There are no shortages of titles these days for children. The most engaging tell stories that children can relate to, while also explaining what happens when someone has Alzheimer’s. For young children, the best explain changes in a straight-forward way and reassure children that they cannot get this disease. For all age levels, the top books give examples of how a child can continue to enjoy the company of and help the grandparent. Here are my picks, in no particular order, for young children:
Striped Shirts and Flowered Pants
By Barbara Schnurbush
This is a story about Libby and her grandmother who exhibits forgetfulness, difficulty finding words, a mood swings. It gives examples of how Libby continues to connect with her, and its overall message is that her grandmother’s love does not end. There is an excellent guide for parents at the end.

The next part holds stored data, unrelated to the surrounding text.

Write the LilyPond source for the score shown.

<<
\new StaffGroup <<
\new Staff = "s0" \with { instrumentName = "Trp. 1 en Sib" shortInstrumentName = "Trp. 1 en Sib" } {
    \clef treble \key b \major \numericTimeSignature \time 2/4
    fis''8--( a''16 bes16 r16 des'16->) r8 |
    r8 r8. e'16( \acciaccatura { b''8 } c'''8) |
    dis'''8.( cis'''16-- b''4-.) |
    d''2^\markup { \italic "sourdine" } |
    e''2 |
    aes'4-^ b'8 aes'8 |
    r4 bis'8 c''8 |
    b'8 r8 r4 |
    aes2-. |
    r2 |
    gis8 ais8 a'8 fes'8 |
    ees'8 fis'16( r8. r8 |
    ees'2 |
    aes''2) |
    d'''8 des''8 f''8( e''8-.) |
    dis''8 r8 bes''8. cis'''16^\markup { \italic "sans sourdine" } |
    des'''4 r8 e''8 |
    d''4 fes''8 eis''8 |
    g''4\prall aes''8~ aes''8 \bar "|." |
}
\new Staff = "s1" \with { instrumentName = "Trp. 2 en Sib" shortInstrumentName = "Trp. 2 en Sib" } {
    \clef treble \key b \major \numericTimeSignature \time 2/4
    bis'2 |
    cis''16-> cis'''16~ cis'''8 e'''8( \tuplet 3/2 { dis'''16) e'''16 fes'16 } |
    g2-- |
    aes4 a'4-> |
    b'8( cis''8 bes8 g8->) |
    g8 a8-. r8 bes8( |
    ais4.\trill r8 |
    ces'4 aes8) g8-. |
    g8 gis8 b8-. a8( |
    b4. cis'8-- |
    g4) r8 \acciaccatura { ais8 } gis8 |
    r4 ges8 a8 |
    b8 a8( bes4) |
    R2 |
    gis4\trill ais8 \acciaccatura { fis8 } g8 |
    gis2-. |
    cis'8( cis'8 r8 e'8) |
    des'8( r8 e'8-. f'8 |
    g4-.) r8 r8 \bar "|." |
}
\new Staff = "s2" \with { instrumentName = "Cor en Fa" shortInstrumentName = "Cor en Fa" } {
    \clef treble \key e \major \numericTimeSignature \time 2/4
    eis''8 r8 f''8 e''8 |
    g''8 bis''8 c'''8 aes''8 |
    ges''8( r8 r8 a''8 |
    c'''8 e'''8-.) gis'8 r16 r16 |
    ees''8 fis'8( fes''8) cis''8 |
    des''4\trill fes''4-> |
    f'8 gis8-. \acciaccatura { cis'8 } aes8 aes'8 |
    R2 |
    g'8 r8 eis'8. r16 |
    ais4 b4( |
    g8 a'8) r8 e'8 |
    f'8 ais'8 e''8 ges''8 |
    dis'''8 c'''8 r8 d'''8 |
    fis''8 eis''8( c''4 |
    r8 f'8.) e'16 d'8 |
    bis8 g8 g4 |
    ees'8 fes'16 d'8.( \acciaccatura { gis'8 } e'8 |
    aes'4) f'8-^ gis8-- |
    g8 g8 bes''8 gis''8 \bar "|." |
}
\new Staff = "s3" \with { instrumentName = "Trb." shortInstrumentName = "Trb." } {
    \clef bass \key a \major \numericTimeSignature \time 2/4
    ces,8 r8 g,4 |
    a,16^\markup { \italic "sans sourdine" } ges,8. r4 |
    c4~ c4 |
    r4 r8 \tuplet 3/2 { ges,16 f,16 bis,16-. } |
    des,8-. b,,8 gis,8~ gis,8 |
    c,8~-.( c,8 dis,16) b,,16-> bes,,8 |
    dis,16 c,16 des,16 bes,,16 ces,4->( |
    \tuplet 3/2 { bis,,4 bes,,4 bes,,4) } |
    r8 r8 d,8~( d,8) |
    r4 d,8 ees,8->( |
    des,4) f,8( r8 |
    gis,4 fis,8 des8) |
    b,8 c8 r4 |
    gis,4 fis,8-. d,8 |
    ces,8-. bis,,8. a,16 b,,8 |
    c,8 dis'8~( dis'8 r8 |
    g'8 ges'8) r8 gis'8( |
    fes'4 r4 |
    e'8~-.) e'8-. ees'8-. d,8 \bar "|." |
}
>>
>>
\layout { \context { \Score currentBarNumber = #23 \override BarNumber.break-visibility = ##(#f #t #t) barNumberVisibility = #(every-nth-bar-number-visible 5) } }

Why Did Grandma Put Her Underwear in the Refrigerator?
By Max Wallack and Carolyn Given
This book was written by a junior at Boston University who helped care for his grandmother and now works in a research lab. It shares the experiences of a young girl from the time she was 4 through the age of 7. Her grandmother, who lives with her, changes from an independent woman to one who experiences forgetfulness, wandering, and visual distortions. The book contains many examples of ways to interact positively, including dealing with repetitive questions and sudden mood changes, and gives an understandable explanation of how the disease prevents her grandmother’s brain from processing information.
Still My Grandma
By Veronique Den Abeele
Camille loves being with her grandmother, spending the nights at her house and having special times together. But Camille notices that she is changing and becoming very confused. During the course of the story, her grandmother moves to a nursing home. The story reassures the reader that special times can continue even after such a move and is written in a very appealing voice for young children.
My Little Grandmother Often Forgets
By Reeve Lindbergh
This is a beautifully illustrated rhyming poem about Tom and his grandmother who comes to live with him. It is gentle, almost light-hearted introduction to the disease. Young children will also enjoy finding the different objects that the grandmother cannot find, which appear in each illustration.